* **REQUIRED TASK 1**: Recast the rows below as a JSON list of strings, one string per line, taking everything from the start of the rows down to the line that contains "h=9 m=22 s=4", both ends included. Leave out blank lines and the pictures.

* **SOURCE PASSAGE**:
The paper "A MAC Mode for Lightweight Block Ciphers" was presented by Atul Luykx, where he presented a new MAC mode called LightMAC that focus on extending the lifetime of a symmetric key. 

Session 2: Stream-Cipher Cryptanalysis

This session was on stream-cipher cryptanalysis and the following two papers were presented:

The paper "Cryptanalysis of the Full Spritz Stream Cipher" was presented by Subhadeep Banik where he presented an improved state recovery attack that takes advantage of a special state, that when entered all even values in the permutation are mapped to even values and all odd values to odd values. 

Session 3: Components

This session was on components and the following three papers were presented: 
Siang Meng Sim presented the paper on "Lightweight MDS Generalized Circulant Matrices" where they showed left circulant MDS matrixes of order $\le$ 8.

Session 4: Side-Channels and Implementations

This session was on side-channels and implementations and the following three papers were presented: 
Pascal Sasdrich presented the paper "White-Box Cryptography in the Gray Box - A Hardware Implementation and its Side Channels. In his talk he presented the first AES white-box implementation in hardware and provided results of a practical gray-box (side-channel) analysis. 

Session 5: Automated Tools for Cryptanalysis

This session was on automated tools for cryptanalysis and the following three papers were presented: 

Vesselin Velichkov presented the paper "Automatic Search for the Best Trails in ARX: Applicaton to Block Cipher Speck where they present a new automatic search tool tha applies Matsui's algorithm with optimal results. Then they searched for differential trails in Speck and presented new bounds on the security of Speck regadring to differential cryptanalysis.

Session 6: Designs

This session was on designs and the following two papers were presented: 

Jeremey Jean presented the paper on Efficient Design Strategies Based on the AES Round Function. In their paper they present cascaded iterations of the AES round function together with intermediate XOR's which achives a high performance. 

Invited Talk: On White-Box Cryptography

The invited talk on white-box cryptography was given by Henri Gilbert from ANSSI, France.

* **GIVEN RECORDS**:

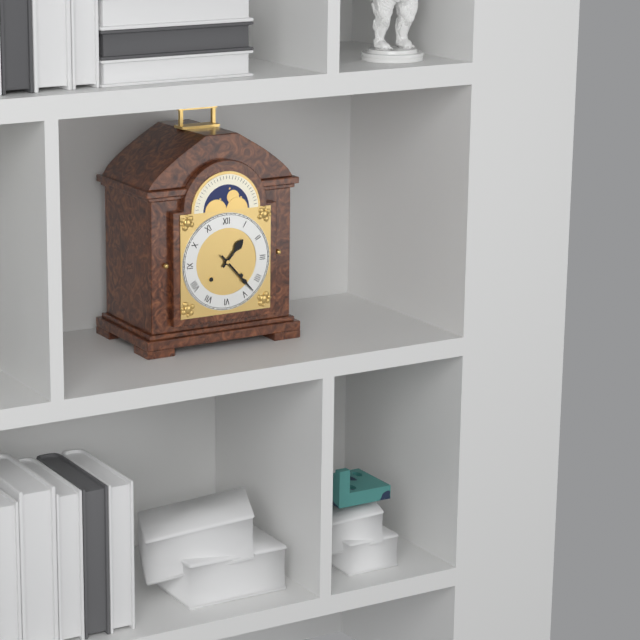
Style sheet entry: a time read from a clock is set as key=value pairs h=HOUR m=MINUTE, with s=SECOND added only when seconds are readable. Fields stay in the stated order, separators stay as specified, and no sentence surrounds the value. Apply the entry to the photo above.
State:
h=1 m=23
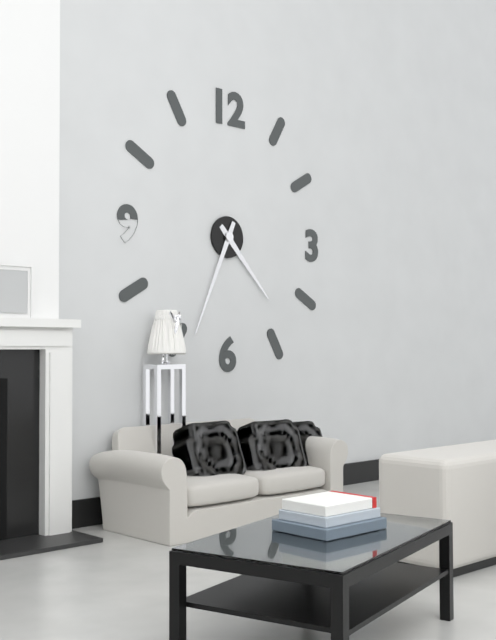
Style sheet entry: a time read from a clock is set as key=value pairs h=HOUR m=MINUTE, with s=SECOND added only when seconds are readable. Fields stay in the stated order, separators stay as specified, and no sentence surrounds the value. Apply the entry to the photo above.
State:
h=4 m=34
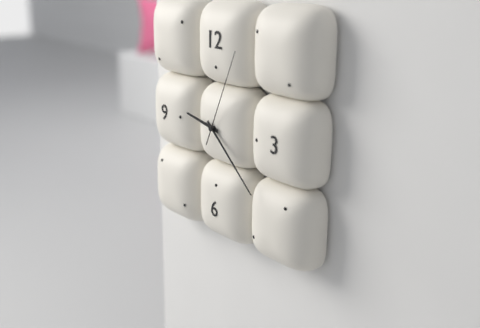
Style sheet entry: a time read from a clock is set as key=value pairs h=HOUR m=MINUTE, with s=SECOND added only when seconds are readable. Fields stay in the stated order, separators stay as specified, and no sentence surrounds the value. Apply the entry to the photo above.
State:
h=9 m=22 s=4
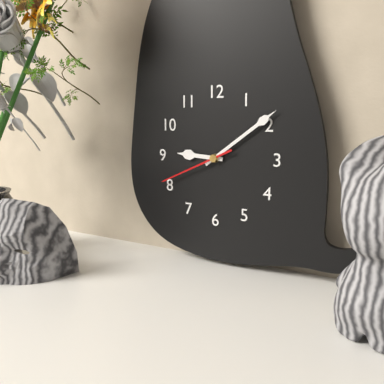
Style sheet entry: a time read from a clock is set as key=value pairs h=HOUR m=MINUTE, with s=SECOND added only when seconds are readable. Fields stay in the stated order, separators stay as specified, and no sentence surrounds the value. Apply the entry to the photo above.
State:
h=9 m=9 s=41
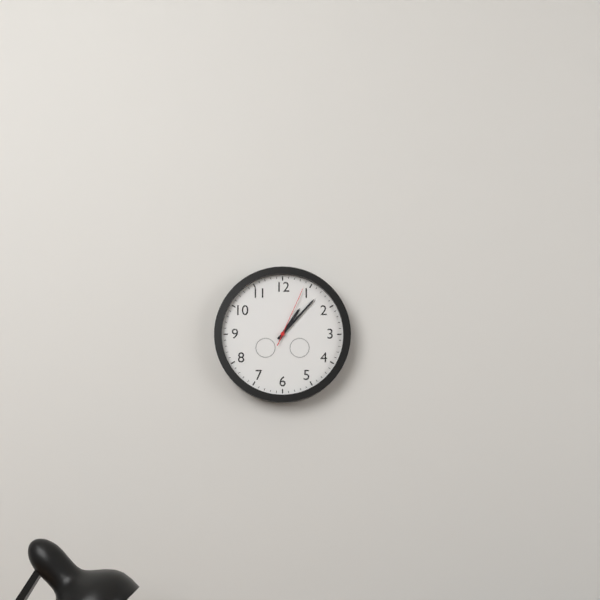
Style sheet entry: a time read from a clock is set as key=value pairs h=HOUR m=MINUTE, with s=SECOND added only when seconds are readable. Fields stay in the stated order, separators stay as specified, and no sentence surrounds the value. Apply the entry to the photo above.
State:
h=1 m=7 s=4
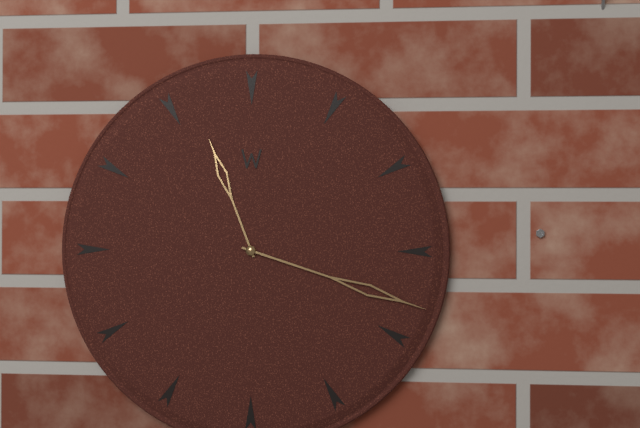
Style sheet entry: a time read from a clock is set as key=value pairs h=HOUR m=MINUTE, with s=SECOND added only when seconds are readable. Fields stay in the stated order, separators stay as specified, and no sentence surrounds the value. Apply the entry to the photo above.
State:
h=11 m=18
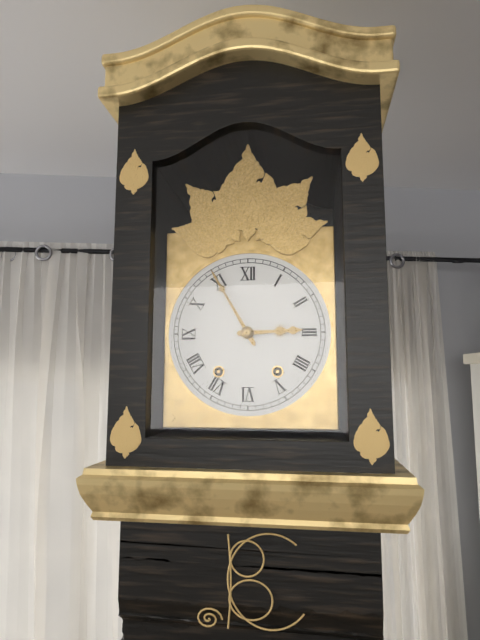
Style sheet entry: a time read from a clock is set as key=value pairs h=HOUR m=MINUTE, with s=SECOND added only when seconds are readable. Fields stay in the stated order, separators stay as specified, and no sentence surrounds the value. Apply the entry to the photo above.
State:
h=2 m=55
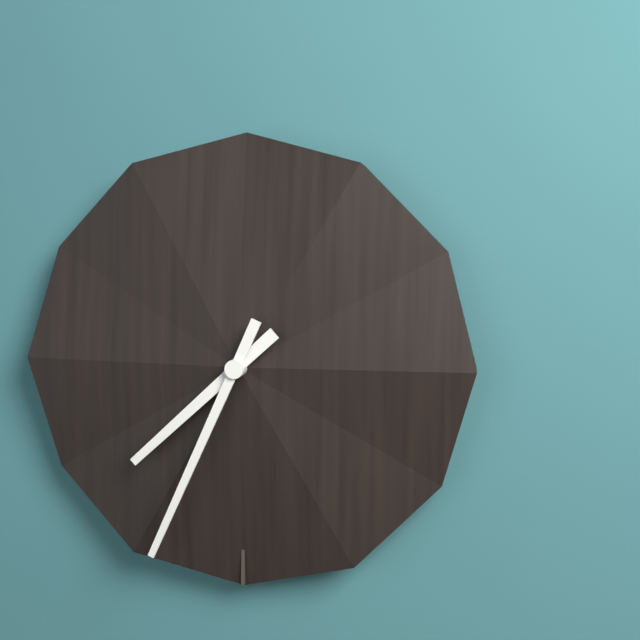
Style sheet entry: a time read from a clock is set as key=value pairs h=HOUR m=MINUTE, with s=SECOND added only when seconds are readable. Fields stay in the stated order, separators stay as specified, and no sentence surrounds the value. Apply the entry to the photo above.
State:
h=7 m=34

* **REQUIRED TASK 2**: In the conference report, who gave the invited talk on white-box cryptography?

* **ANSWER 1**:
[
  "Style sheet entry: a time read from a clock is set as key=value pairs h=HOUR m=MINUTE, with s=SECOND added only when seconds are readable. Fields stay in the stated order, separators stay as specified, and no sentence surrounds the value. Apply the entry to the photo above.",
  "State:",
  "h=1 m=23",
  "Style sheet entry: a time read from a clock is set as key=value pairs h=HOUR m=MINUTE, with s=SECOND added only when seconds are readable. Fields stay in the stated order, separators stay as specified, and no sentence surrounds the value. Apply the entry to the photo above.",
  "State:",
  "h=4 m=34",
  "Style sheet entry: a time read from a clock is set as key=value pairs h=HOUR m=MINUTE, with s=SECOND added only when seconds are readable. Fields stay in the stated order, separators stay as specified, and no sentence surrounds the value. Apply the entry to the photo above.",
  "State:",
  "h=9 m=22 s=4"
]

* **ANSWER 2**: Henri Gilbert from ANSSI, France, gave the invited talk on white-box cryptography.